Mais contre toute attente, c’est le même chef de l’Etat, soucieux de l’affectation judicieuse des deniers publics, qui pousse les partisans du Sénat burkinabé à la roue. « Un Sénat peut parfaitement se comprendre dans une démocratie ».
« M’enfin, de qui se moque Macky Sall ?» serait-on tenté de se demander.
Mais on ne peut comprendre l’hôte de marque, flanqué de son amphitryon Blaise Compaoré, lors de la conférence de presse. Il ne pouvait que tenir des propos politiquement corrects. Il n’allait quand même pas froisser ou agacer celui qui venait de lui offrir gîte et couvert.
Mais le maître des lieux n’étant pas dupe, il devait se dire que c’était là un discours diplomatique auquel son auteur lui-même ne croit guère. Lui qui a mis fin à l’expérience ruineuse du bicaméralisme dans son pays.

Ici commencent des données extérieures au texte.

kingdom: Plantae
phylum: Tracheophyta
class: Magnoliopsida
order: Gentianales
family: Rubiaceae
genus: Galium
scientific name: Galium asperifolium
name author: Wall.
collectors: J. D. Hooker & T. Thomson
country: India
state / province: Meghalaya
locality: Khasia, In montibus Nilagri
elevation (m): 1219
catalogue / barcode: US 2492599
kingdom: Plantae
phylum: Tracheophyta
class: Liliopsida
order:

On ne cessera de le répéter, c’est moins l’importance, dans l’absolu, d’un Sénat dans l’armature institutionnelle que son opportunité qui pose problème.
Quand on convoque l’exposé des motifs, on ne peut que se demander quel miracle économique notre pays a opéré, en l’espace de dix ans, pour ressusciter une institution naguère jugée budgétivore.
C’est vrai que dans certains milieux, plus qu’un thème de campagne politique, le Burkina Faso est un pays émergent. Même si on n’en voit pas la réalité.
Mais plus sérieusement, aussi bien du point de vue raffinement démocratique que de la solidité économique, on ne voit pas en quoi notre pays est mieux que le Sénégal pour se payer le luxe de dépenses superflues pour assouvir on ne sait quels desseins cachés.
On imagine que dans le secret de l’avion qui l’a ramené, Macky Sall devait rire sous cape de sa déclaration sur le Sénat burkinabé. Et Blaise devait, lui, mourir de rires des facéties de circonstance de son visiteur.
Comme quoi, la comédie se joue parfois dans la cour des grands, entre grands. Un moyen peut-être « d’éviter d’être au sérieux, pour mieux prendre au sérieux les choses vraiment sérieuses ».